Withdrawing a Guilty Plea
Judges allow defendants to withdraw guilty pleas in only limited situations.
It’s not uncommon for those who’ve been accused of crime to plead guilty, only to later regret it. Whether it’s because of an unpredictably stiff sentence or “buyer’s remorse,” many defendants believe—rightly or wrongly—that they got a raw deal. The question is whether they can effectively rewind the proceedings by withdrawing their pleas.
Pre-Sentence: It Might Not Be Too Late
A defendant can withdraw a guilty plea that a judge hasn’t yet accepted. Also, defendants who have pleaded but not yet been sentenced can sometimes get out of their deals, particularly when the judge rejects the negotiated agreement pursuant to which the defendant pleaded. For example, if Clay pleads guilty to bribery in exchange for the prosecution’s agreement to a three-years-or-less sentence, but the judge indicates an intention to sentence him to five years, he can probably withdraw the plea.
Post-Sentence: A Tall Task
Some plea deals require the defendant to waive the right to appeal; not surprisingly, undoing a plea in these instances is particularly tough. But even without a waiver, once a judge has sentenced a defendant, the odds of getting out of a plea can be long.
After sentencing, the trial judge will typically set aside a conviction and allow plea withdrawal only if it’s necessary to avoid an obvious injustice. It’s not enough, say, that the prosecution agreed to and did recommend a certain sentence as part of a plea deal, but the judge imposed a longer one. After all, the judicial system prioritizes efficiency, and rehashing cases is no way to speed the docket along. In addition, judges entertaining plea withdrawals are supposed to consider their prospective effect on the prosecution. If, for instance, the prosecution lost contact with witnesses who were necessary for trial between the time of the plea and the attempted plea withdrawal, the judge might deny the defendant’s request.
Factors in Favor of Withdrawal
There are, however, instances in which judges can—and must—allow defendants to withdraw their pleas.
Indeed, they are required to set aside guilty pleas (even absent a defendant’s request) when they receive an indication that a defendant isn’t guilty or didn’t fully understand the charges or the effects of admitting guilt.
Likewise, certain factors support, but don’t mandate, a judge allowing withdrawal of a guilty plea. For example, judges are supposed to take into account the length of time between the plea and the attempt to withdraw; the quicker the attempt, the better for the defendant (unless it’s so prompt that it indicates haste). Another circumstance in a defendant’s favor is lack of counsel: Not having legal representation when pleading guilty is a fact tending to support subsequent withdrawal.
My Crummy Lawyer
Plenty of people who take a turn through the criminal justice system are unhappy with their lawyers. But simple dislike for or dissatisfaction with a lawyer isn’t enough to withdraw a plea. Rather, the lawyer must have been ineffective and the reason the defendant pleaded guilty. For example, suppose Clay’s lawyer didn’t investigate or otherwise work on the case at all, but nevertheless convinced his client that conviction at trial was automatic. Meanwhile, there was exonerating evidence that a competent lawyer would have discovered and that would have inspired Clay to go to trial. If Clay pleads guilty in that instance, he may be able to withdraw his plea.
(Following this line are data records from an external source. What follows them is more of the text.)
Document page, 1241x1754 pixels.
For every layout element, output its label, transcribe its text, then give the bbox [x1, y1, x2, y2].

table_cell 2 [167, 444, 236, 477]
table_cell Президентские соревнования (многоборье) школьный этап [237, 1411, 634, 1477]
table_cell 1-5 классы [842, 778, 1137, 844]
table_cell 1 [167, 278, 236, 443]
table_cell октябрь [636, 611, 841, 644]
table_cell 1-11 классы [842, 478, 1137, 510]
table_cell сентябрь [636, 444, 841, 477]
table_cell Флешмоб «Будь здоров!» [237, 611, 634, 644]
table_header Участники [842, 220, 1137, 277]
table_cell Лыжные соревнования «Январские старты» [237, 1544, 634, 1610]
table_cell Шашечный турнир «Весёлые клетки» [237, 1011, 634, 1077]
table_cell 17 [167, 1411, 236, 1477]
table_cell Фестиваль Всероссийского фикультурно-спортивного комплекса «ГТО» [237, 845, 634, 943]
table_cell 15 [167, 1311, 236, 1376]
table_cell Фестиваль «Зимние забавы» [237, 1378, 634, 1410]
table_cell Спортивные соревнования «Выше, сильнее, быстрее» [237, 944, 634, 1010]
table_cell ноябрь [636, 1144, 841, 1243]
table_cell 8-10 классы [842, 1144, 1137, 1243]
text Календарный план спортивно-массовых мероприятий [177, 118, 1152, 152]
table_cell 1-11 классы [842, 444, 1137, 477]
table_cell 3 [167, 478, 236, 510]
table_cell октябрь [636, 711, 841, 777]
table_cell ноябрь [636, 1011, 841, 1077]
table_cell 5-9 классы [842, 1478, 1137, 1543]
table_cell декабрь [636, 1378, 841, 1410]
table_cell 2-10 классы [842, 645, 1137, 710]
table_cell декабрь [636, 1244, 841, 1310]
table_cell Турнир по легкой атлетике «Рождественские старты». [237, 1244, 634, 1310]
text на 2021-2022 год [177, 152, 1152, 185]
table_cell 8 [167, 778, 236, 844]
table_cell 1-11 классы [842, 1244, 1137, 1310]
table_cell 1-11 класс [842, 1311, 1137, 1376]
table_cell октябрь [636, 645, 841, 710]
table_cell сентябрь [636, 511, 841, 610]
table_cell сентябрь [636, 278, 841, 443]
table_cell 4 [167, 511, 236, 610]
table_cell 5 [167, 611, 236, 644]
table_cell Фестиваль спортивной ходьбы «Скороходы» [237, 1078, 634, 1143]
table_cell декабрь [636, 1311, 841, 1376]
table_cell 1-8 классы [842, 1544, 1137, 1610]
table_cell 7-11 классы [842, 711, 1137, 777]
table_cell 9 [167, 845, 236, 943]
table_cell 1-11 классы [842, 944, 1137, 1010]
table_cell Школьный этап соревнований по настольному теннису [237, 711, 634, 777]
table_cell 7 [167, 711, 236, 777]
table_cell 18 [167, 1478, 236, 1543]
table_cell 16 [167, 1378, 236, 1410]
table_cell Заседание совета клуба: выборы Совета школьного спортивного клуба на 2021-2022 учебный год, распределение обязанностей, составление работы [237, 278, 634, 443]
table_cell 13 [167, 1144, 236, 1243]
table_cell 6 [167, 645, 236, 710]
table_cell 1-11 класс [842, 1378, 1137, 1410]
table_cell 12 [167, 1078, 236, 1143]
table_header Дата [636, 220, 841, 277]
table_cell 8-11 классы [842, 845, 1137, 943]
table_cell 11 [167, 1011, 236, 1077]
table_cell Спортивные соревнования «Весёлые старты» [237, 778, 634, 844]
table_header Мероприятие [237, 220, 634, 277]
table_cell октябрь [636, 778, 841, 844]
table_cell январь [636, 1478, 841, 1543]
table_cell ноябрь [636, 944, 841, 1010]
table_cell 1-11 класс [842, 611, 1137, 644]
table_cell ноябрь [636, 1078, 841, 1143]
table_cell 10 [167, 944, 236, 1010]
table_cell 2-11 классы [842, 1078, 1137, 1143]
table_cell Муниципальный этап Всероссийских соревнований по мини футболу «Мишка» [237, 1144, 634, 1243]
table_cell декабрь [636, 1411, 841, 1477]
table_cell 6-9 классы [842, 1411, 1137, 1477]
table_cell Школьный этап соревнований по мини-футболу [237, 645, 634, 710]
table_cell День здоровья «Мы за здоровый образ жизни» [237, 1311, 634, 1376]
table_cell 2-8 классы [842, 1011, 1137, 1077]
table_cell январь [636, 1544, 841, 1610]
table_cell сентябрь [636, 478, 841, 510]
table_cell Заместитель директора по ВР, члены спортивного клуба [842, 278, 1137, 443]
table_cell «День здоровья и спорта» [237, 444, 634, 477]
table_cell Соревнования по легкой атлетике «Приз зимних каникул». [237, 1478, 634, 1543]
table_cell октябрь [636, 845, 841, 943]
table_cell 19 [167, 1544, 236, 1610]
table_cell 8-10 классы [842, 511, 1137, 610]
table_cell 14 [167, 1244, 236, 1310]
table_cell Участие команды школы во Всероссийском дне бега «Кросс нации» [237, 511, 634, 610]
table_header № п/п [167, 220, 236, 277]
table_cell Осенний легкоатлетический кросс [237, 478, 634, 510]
Common Withdrawal-Worthy Scenarios
There are various situations in which trial or appellate judges are generally supposed to allow defendants to withdraw their pleas. These include—but aren’t limited to—the following:
- the defendant didn’t “intelligently” plead guilty, whether because of psychological challenges or the influence of drugs or alcohol
- defense counsel failed to advise the defendant of crucial ramifications of the plea deal, such as mandatory deportation for an immigrant
- the lawyer entered a guilty plea on the client’s behalf without the client’s consent
- the defendant appears to have a viable chance at trial
- the defendant was denied a constitutional right, such as the right to counsel
- the judge participated too much in plea negotiations
- the defendant entered the plea because of off-the-record promises or threats, and
- new evidence of innocence surfaces (such as DNA analysis).
Back to Square One
After a defendant, with the court’s permission, withdraws a guilty plea, the case reverts to the point before the original plea. The defendant can hammer out another deal with the prosecution or go to trial. If the reason for the withdrawal undermines the prosecution’s case (as in the instance of newly discovered evidence of innocence), the judge might even dismiss the charges. But withdrawing a plea doesn’t always end happily: There’s typically no guarantee that the defendant won’t receive a harsher sentence if convicted (again).
Consult a Lawyer
If you pleaded guilty or “no contest” to a crime and want to withdraw your plea, consult an experienced criminal defense attorney (not one whose poor performance necessitated the withdrawal). Such a lawyer can explain all the conceivable bases for setting aside a plea and analyze your prospects. That lawyer will also know the appropriate procedure—whether, for example, to bring a motion in the trial court or to seek review by an appellate court.